What does the DEBUG show you?

impacter
11-30-2011, 07:26 AM
DEBUG DEBUG DEBUG.



$sql="SELECT * from admin WHERE idno ='".$_SESSION['id']."'";
echo "DEBUG SQL: " . $sql . "<hr/>\n";

$container = mysql_query($sql);

What does the DEBUG show you?

Hi thanks for the reply. it says
DEBUG SQL: SELECT * from `admin` WHERE `idno`=''
It seems that the value in the session isnt initialized. I think i have done the 'right' thing to do to put values in it so i really dont know what to do now, :( could you please help me fill that tiny missing field? i would really appreciate it.

Old Pedant
11-30-2011, 09:02 PM
So start DEBUGGING the page where you (thought you) are putting a value *into* the Session.

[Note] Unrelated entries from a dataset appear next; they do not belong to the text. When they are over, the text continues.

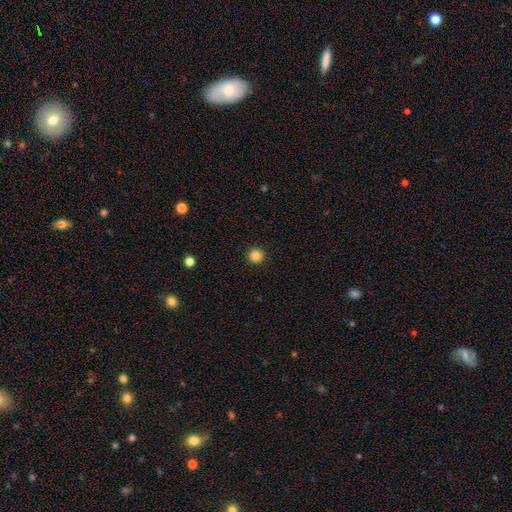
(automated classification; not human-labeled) Smooth or featured? smooth (85%)
How rounded? round (95%)
Merging? none (93%)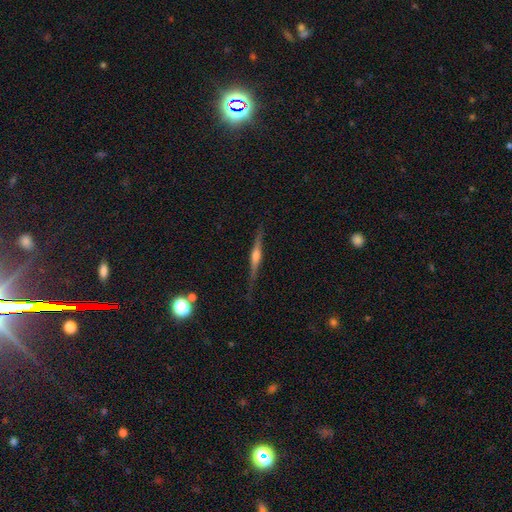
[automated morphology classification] Overall: featured or disk (75%). Edge-on disk: yes (98%). Edge-on bulge: rounded (81%). Merging: none (81%).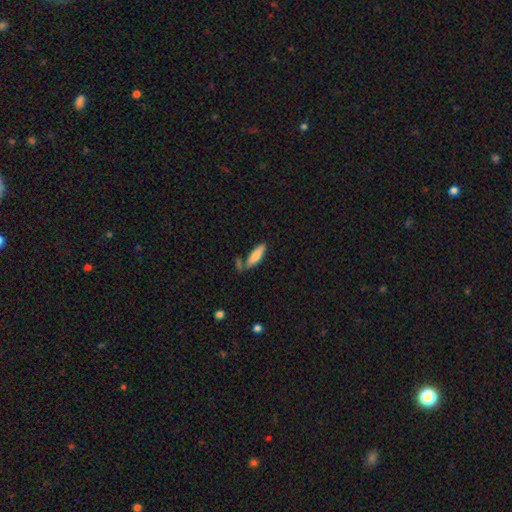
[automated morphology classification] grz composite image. It shows a smooth galaxy with no disk features (73%) that is cigar-shaped (52%). Merging: none (65%).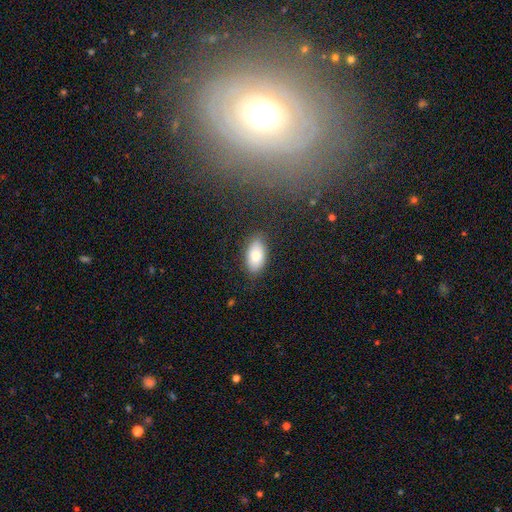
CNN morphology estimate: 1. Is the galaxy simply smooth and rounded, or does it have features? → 78% smooth, 14% featured or disk, 7% star or artifact.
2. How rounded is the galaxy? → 93% in between, 4% round, 3% cigar-shaped.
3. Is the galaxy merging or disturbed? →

Put in lots of echo statements that will tell you where you got to and what you have done.

I can't do this for you. I don't have control of your computer.

One step at a time, you figure out what is going on and when and how.

That's what programming is all about. If you can't debug, you can't program. 80% of commercial programming time is spent in testing and debugging, not coding.

impacter
12-02-2011, 08:07 AM
So start DEBUGGING the page where you (thought you) are putting a value *into* the Session.

Put in lots of echo statements that will tell you where you got to and what you have done.

I can't do this for you. I don't have control of your computer.

One step at a time, you figure out what is going on and when and how.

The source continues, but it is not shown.